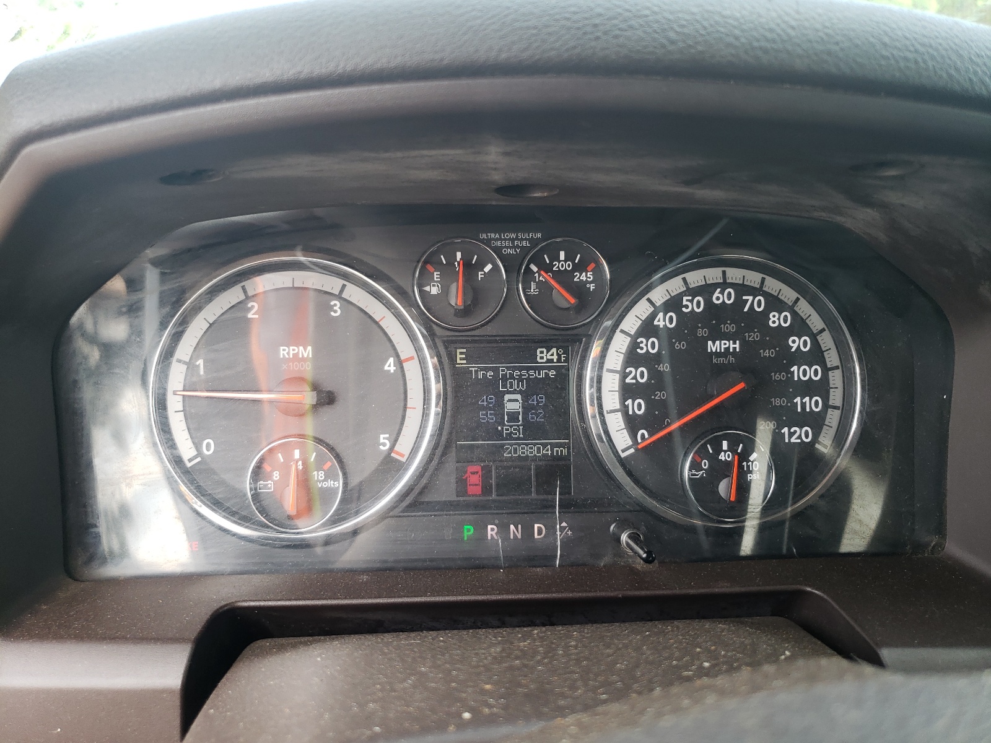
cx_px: 496
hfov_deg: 67.3
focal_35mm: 26
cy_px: 372
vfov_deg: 53.1
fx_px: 744
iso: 54
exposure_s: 1/120
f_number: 1.5
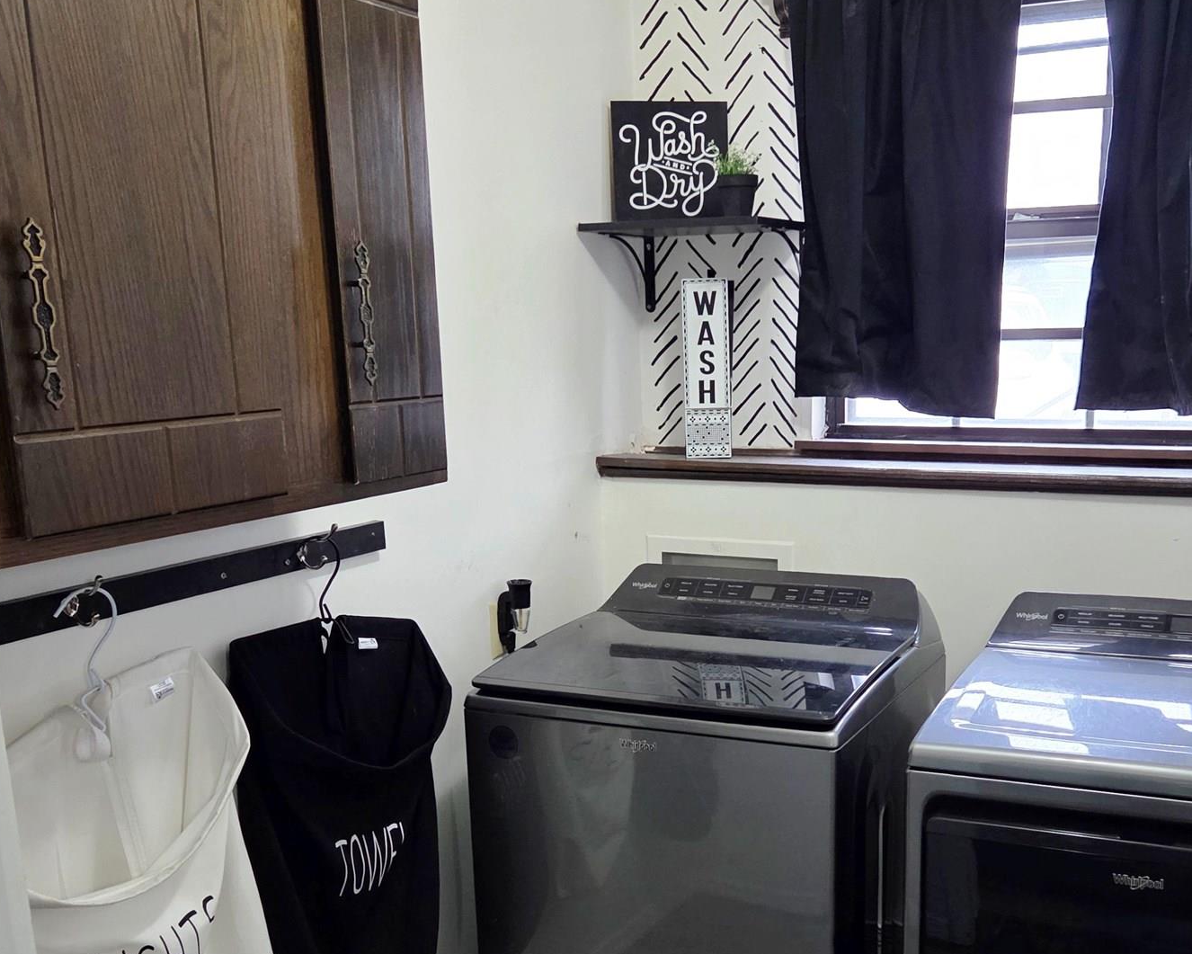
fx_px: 1376
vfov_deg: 37.6
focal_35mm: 39
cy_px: 665
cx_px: 720
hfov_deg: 46.6
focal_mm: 5.4
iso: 640
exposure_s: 1/120
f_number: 1.8
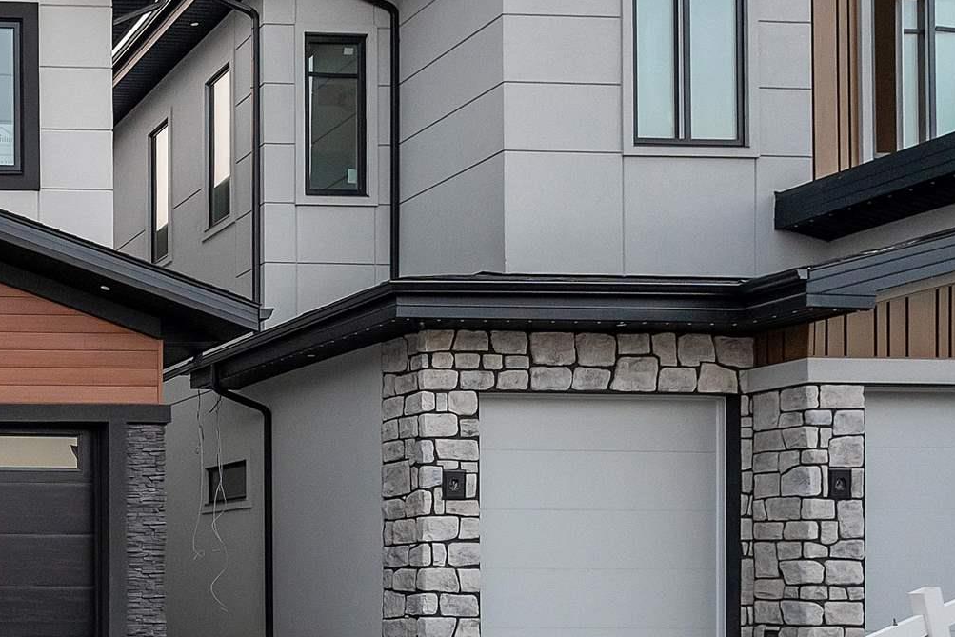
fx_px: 1341
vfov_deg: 26.0
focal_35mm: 51
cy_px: 561
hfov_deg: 31.3
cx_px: -252
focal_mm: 11
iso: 640
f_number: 3.5
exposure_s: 1/60
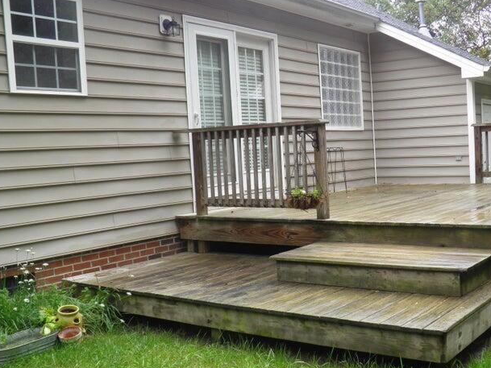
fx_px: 596
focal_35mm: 42
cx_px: 335
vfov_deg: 34.3
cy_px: 203
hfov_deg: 44.0
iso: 50
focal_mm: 5.5
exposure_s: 1/50
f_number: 3.7
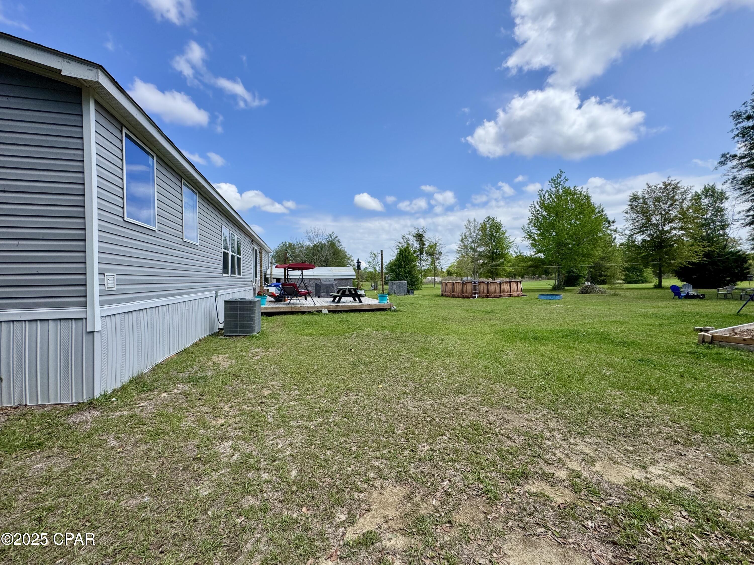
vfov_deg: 85.7
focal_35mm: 14
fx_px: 305
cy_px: 282
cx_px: 377
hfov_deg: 102.1
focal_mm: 2.22
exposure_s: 1/1832
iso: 50
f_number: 2.2
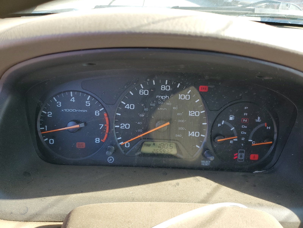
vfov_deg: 53.1
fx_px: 228
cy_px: 114
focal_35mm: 26
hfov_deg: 67.3
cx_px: 152
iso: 50
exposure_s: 1/263
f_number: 1.5
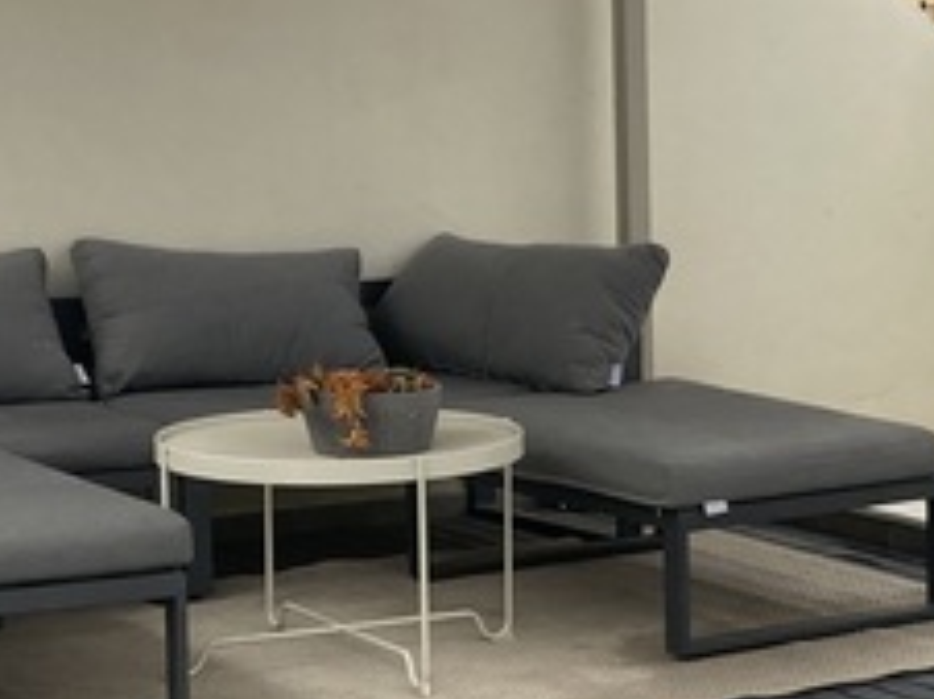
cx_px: 591
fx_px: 3423
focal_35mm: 127
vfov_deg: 11.6
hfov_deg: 15.5
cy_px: 587
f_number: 1.8
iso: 20
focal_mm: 3.99
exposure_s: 1/2024
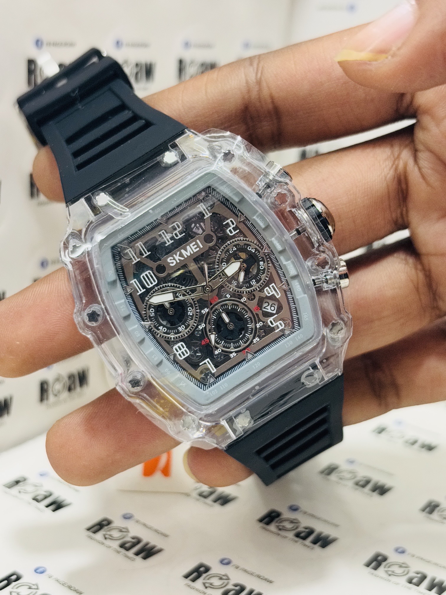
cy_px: 298
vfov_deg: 36.8
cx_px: 223
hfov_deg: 28.0
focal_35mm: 52
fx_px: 893
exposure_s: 1/50
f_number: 1.6
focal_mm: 5.96
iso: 80
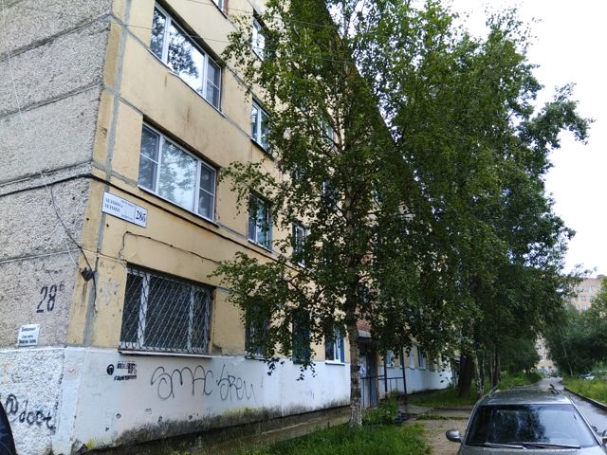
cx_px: 304
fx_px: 368
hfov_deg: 79.0
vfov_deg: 63.4
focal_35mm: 21
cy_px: 228
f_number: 2
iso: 100
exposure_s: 1/105
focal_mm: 3.57
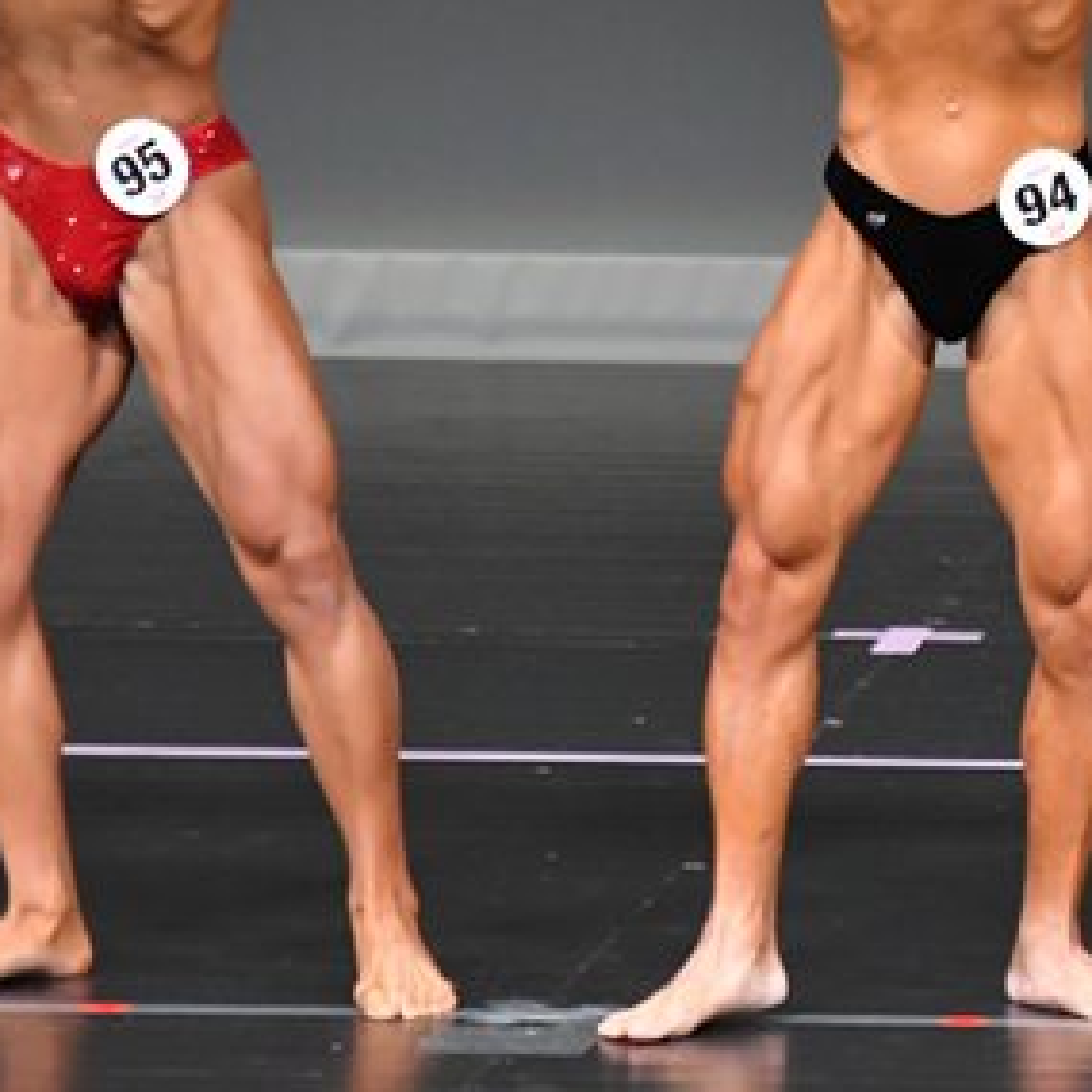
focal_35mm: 798
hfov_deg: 2.2
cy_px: 245
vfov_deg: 2.2
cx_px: 1377
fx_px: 28481
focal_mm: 230
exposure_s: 1/400
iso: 5000
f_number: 5.6
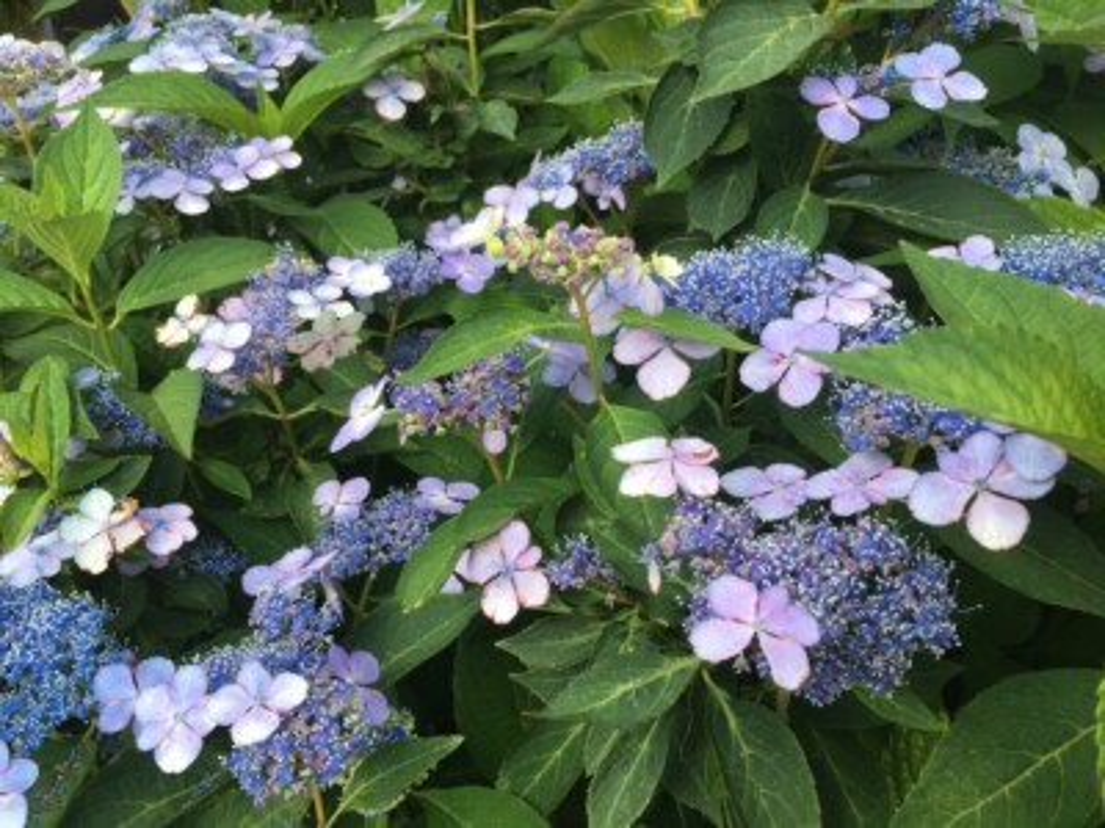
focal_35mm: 29
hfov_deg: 61.7
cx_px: 552
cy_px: 414
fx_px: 926
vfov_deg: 48.2
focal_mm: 4.15
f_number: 2.2
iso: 25
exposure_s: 1/198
*-*-*
TASK PROMPT: Start at the line that contains "focal_mm: 230" and retype every line through the end of the entries above, both ends included. Exclude all pictures.

RESPONSE BOX:
focal_mm: 230
exposure_s: 1/400
iso: 5000
f_number: 5.6
focal_35mm: 29
hfov_deg: 61.7
cx_px: 552
cy_px: 414
fx_px: 926
vfov_deg: 48.2
focal_mm: 4.15
f_number: 2.2
iso: 25
exposure_s: 1/198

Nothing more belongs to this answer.